> PROBLEM DESCRIPTION
Each entry must be restated word for word, with nothing omitted.

START SOURCE DATA

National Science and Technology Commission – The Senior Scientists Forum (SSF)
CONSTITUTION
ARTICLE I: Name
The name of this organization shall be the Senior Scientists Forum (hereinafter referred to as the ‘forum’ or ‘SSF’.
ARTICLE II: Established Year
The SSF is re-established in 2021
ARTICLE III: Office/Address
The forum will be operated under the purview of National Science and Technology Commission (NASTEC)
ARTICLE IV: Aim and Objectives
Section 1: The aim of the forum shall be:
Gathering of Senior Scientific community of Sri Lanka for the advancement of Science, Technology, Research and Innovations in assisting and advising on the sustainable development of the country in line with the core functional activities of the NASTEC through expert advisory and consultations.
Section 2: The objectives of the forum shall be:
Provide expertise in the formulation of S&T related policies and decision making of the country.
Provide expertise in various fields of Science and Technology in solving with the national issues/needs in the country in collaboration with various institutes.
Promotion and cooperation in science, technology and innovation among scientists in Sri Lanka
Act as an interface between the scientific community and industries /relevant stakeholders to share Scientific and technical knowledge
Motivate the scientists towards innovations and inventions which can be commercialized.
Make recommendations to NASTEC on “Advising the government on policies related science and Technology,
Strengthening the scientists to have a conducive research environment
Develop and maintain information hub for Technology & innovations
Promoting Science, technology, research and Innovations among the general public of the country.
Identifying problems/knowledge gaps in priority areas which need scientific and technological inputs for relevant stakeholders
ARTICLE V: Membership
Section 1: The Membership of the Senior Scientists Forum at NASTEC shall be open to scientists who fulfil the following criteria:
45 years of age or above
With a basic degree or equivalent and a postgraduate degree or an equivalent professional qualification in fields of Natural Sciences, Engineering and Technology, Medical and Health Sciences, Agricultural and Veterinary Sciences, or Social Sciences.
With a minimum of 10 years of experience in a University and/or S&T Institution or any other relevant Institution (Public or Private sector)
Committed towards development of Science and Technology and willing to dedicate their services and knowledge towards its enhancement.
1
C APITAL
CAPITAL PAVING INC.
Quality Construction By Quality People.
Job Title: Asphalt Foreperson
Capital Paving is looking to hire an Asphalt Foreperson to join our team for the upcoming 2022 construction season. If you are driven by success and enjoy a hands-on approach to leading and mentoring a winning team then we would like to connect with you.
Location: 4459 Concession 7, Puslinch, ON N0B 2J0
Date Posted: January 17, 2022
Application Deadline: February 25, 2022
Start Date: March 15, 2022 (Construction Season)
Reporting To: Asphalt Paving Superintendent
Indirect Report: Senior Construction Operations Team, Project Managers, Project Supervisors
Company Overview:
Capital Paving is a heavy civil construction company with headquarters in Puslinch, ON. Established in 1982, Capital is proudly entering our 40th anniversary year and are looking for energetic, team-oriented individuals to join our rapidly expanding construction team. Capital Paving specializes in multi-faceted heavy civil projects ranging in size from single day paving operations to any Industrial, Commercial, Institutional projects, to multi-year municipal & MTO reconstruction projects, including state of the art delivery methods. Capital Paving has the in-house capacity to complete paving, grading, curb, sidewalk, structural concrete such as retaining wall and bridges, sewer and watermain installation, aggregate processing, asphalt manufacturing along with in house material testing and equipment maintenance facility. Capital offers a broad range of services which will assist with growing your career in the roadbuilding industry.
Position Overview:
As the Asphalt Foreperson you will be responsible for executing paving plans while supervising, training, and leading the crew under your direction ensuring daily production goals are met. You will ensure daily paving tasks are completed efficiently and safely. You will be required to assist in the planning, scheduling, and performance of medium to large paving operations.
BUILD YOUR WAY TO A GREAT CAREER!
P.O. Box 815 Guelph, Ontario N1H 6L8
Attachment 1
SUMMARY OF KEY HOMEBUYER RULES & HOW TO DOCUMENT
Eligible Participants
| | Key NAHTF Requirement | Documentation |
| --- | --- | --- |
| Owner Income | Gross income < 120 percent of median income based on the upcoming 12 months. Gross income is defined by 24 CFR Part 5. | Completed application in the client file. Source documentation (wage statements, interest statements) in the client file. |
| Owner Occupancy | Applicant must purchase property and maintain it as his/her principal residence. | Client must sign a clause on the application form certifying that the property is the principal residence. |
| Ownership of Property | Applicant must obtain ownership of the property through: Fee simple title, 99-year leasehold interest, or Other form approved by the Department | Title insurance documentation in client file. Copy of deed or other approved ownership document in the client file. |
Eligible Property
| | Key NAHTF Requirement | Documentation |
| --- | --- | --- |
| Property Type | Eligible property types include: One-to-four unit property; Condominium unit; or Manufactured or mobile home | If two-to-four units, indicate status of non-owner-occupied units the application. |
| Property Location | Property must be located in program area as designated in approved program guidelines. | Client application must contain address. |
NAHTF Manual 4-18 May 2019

END SOURCE DATA

> PROBLEM SOLUTION
National Science and Technology Commission – The Senior Scientists Forum (SSF)
CONSTITUTION
ARTICLE I: Name
The name of this organization shall be the Senior Scientists Forum (hereinafter referred to as the ‘forum’ or ‘SSF’.
ARTICLE II: Established Year
The SSF is re-established in 2021
ARTICLE III: Office/Address
The forum will be operated under the purview of National Science and Technology Commission (NASTEC)
ARTICLE IV: Aim and Objectives
Section 1: The aim of the forum shall be:
Gathering of Senior Scientific community of Sri Lanka for the advancement of Science, Technology, Research and Innovations in assisting and advising on the sustainable development of the country in line with the core functional activities of the NASTEC through expert advisory and consultations.
Section 2: The objectives of the forum shall be:
Provide expertise in the formulation of S&T related policies and decision making of the country.
Provide expertise in various fields of Science and Technology in solving with the national issues/needs in the country in collaboration with various institutes.
Promotion and cooperation in science, technology and innovation among scientists in Sri Lanka
Act as an interface between the scientific community and industries /relevant stakeholders to share Scientific and technical knowledge
Motivate the scientists towards innovations and inventions which can be commercialized.
Make recommendations to NASTEC on “Advising the government on policies related science and Technology,
Strengthening the scientists to have a conducive research environment
Develop and maintain information hub for Technology & innovations
Promoting Science, technology, research and Innovations among the general public of the country.
Identifying problems/knowledge gaps in priority areas which need scientific and technological inputs for relevant stakeholders
ARTICLE V: Membership
Section 1: The Membership of the Senior Scientists Forum at NASTEC shall be open to scientists who fulfil the following criteria:
45 years of age or above
With a basic degree or equivalent and a postgraduate degree or an equivalent professional qualification in fields of Natural Sciences, Engineering and Technology, Medical and Health Sciences, Agricultural and Veterinary Sciences, or Social Sciences.
With a minimum of 10 years of experience in a University and/or S&T Institution or any other relevant Institution (Public or Private sector)
Committed towards development of Science and Technology and willing to dedicate their services and knowledge towards its enhancement.
1
C APITAL
CAPITAL PAVING INC.
Quality Construction By Quality People.
Job Title: Asphalt Foreperson
Capital Paving is looking to hire an Asphalt Foreperson to join our team for the upcoming 2022 construction season. If you are driven by success and enjoy a hands-on approach to leading and mentoring a winning team then we would like to connect with you.
Location: 4459 Concession 7, Puslinch, ON N0B 2J0
Date Posted: January 17, 2022
Application Deadline: February 25, 2022
Start Date: March 15, 2022 (Construction Season)
Reporting To: Asphalt Paving Superintendent
Indirect Report: Senior Construction Operations Team, Project Managers, Project Supervisors
Company Overview:
Capital Paving is a heavy civil construction company with headquarters in Puslinch, ON. Established in 1982, Capital is proudly entering our 40th anniversary year and are looking for energetic, team-oriented individuals to join our rapidly expanding construction team. Capital Paving specializes in multi-faceted heavy civil projects ranging in size from single day paving operations to any Industrial, Commercial, Institutional projects, to multi-year municipal & MTO reconstruction projects, including state of the art delivery methods. Capital Paving has the in-house capacity to complete paving, grading, curb, sidewalk, structural concrete such as retaining wall and bridges, sewer and watermain installation, aggregate processing, asphalt manufacturing along with in house material testing and equipment maintenance facility. Capital offers a broad range of services which will assist with growing your career in the roadbuilding industry.
Position Overview:
As the Asphalt Foreperson you will be responsible for executing paving plans while supervising, training, and leading the crew under your direction ensuring daily production goals are met. You will ensure daily paving tasks are completed efficiently and safely. You will be required to assist in the planning, scheduling, and performance of medium to large paving operations.
BUILD YOUR WAY TO A GREAT CAREER!
P.O. Box 815 Guelph, Ontario N1H 6L8
Attachment 1
SUMMARY OF KEY HOMEBUYER RULES & HOW TO DOCUMENT
Eligible Participants
| | Key NAHTF Requirement | Documentation |
| --- | --- | --- |
| Owner Income | Gross income < 120 percent of median income based on the upcoming 12 months. Gross income is defined by 24 CFR Part 5. | Completed application in the client file. Source documentation (wage statements, interest statements) in the client file. |
| Owner Occupancy | Applicant must purchase property and maintain it as his/her principal residence. | Client must sign a clause on the application form certifying that the property is the principal residence. |
| Ownership of Property | Applicant must obtain ownership of the property through: Fee simple title, 99-year leasehold interest, or Other form approved by the Department | Title insurance documentation in client file. Copy of deed or other approved ownership document in the client file. |
Eligible Property
| | Key NAHTF Requirement | Documentation |
| --- | --- | --- |
| Property Type | Eligible property types include: One-to-four unit property; Condominium unit; or Manufactured or mobile home | If two-to-four units, indicate status of non-owner-occupied units the application. |
| Property Location | Property must be located in program area as designated in approved program guidelines. | Client application must contain address. |
NAHTF Manual 4-18 May 2019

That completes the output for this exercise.